The Arroyo team is pleased to announce the release of Arroyo 0.9.0. This release includes a support for much more powerful async UDFs, support for joining update tables, a new Confluent Cloud connector, control over deserialization errors, and more.
Arroyo is an open-source stream processing engine, enabling everyone to build correct, reliable, and scalable real-time data pipelines using SQL.

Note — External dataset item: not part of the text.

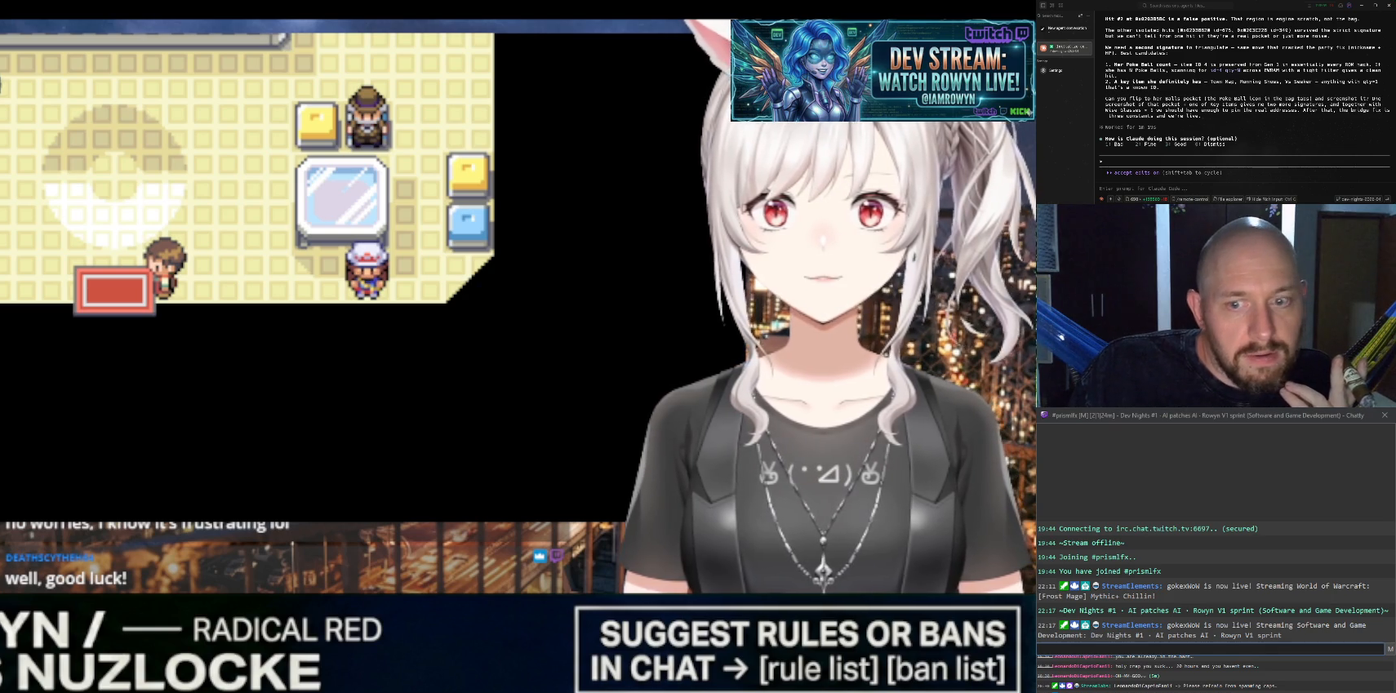
{"buttons": ["A"], "events": []}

For this release, we are thrilled to welcome two new contributors to the Arroyo project:
- @tqwewe made their first contribution in #456
- @breezykermo made their first contribution in #476
Thanks to all our contributors for this release:
Want to try out the new features? You can start a local instance of Arroyo 0.9 in Docker with:
$ docker run -p 8000:8000 ghcr.io/arroyosystems/arroyo-single:0.9.0
Read on for more, and check out our docs for full details on existing and new features.
What's next
Arroyo 0.10, coming in mid February, will be our largest release yet. We're not quite ready to share all the details, but stay tuned here and on Discord for more details in the coming weeks.
Table of Contents
- Async UDFs
- Joining Update tables
- Bad Data handling
- Environment variable substitution
- Confluent Cloud connector
- Connection Profile UI
- Fixes
- Improvements
Async UDFs
User-defined functions (UDFs) and user-defined aggregate functions (UDAFs) allow you to extend Arroyo with custom logic. New in Arroyo 0.9 is support for what we call async UDFs.

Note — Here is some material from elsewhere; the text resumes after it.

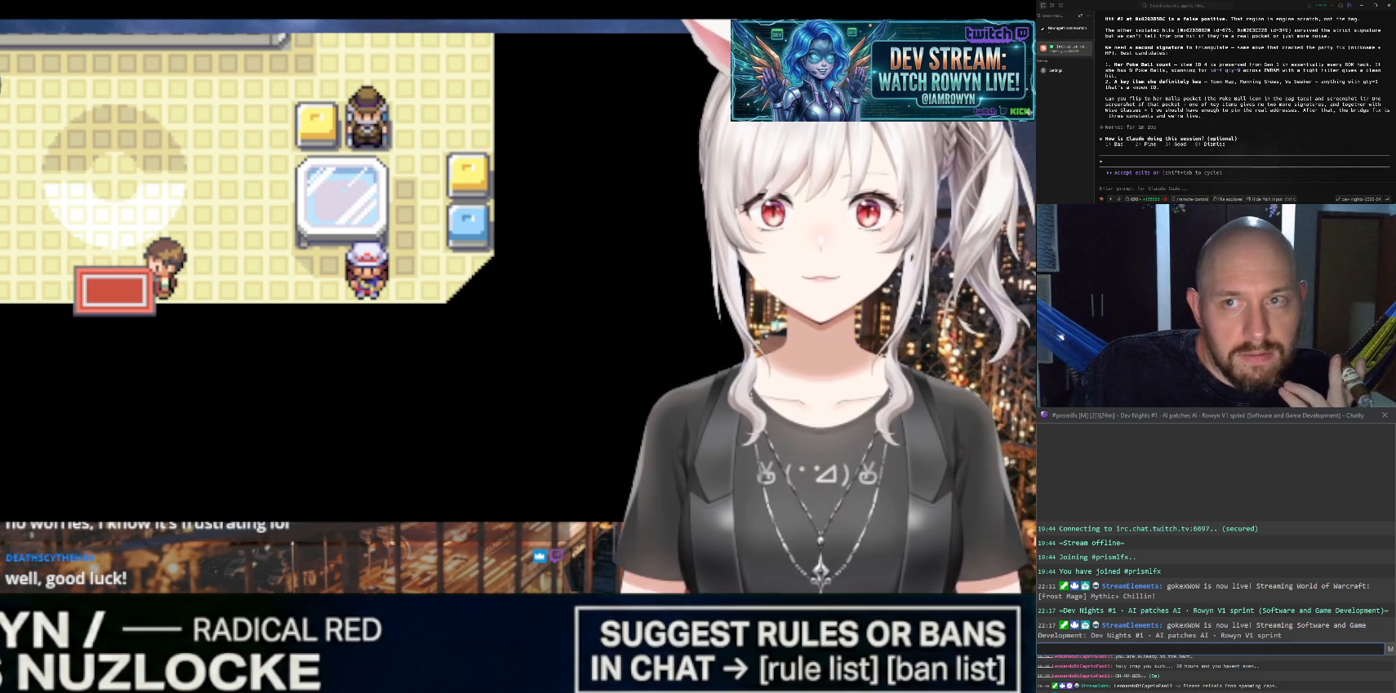
{"buttons": ["A"], "events": []}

Existing (sync) UDFs are expected to implement simple, computational logic. Common use cases include parsing custom formats, implementing functions that are not natively supported, or implementing custom business logic that would be difficult to express in SQL. Because they are run synchronously with processing, if they take too long to run they can block the entire pipeline.
This isn't a hypothetical concern. A UDF that takes 10ms to run will be limited to processing just 100 events per second per subtask!
And there are many use cases where you want to run logic that is not a simple, stateless computation. You may need to do point lookups in a database to enrich events, make an API call to another service, or even perform inference against an AI model.
Async UDFs allow you to do all of these things, without blocking the pipeline.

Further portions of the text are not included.